Rows from a segmentation dataset
====
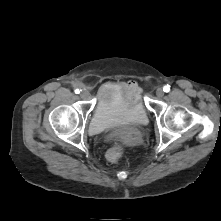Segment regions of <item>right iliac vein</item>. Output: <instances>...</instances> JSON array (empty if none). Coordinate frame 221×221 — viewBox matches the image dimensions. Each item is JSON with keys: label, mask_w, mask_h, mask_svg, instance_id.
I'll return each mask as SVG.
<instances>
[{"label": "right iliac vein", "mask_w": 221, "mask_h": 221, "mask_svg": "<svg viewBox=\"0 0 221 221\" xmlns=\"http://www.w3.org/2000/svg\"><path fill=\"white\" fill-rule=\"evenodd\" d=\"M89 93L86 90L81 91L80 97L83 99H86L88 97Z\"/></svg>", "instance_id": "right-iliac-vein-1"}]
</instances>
====
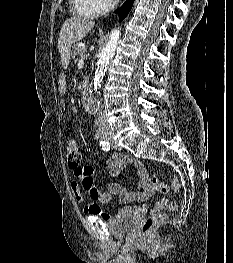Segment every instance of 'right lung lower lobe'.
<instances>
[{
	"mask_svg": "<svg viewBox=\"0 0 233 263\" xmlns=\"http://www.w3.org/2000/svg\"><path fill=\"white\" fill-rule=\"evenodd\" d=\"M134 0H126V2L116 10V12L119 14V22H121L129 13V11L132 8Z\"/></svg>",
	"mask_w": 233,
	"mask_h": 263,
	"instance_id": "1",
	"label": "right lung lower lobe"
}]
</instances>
====
Stated task.
List every line of the material above that contains the string "xmlns", treating uppercase and lowercase as different.

Answer to this exercise.
[{"label": "right iliac vein", "mask_w": 221, "mask_h": 221, "mask_svg": "<svg viewBox=\"0 0 221 221\" xmlns=\"http://www.w3.org/2000/svg\"><path fill=\"white\" fill-rule=\"evenodd\" d=\"M89 93L86 90L81 91L80 97L83 99H86L88 97Z\"/></svg>", "instance_id": "right-iliac-vein-1"}]
	"mask_svg": "<svg viewBox=\"0 0 233 263\" xmlns=\"http://www.w3.org/2000/svg\"><path fill=\"white\" fill-rule=\"evenodd\" d=\"M134 0H126V2L116 10V12L119 14V22H121L129 13V11L132 8Z\"/></svg>",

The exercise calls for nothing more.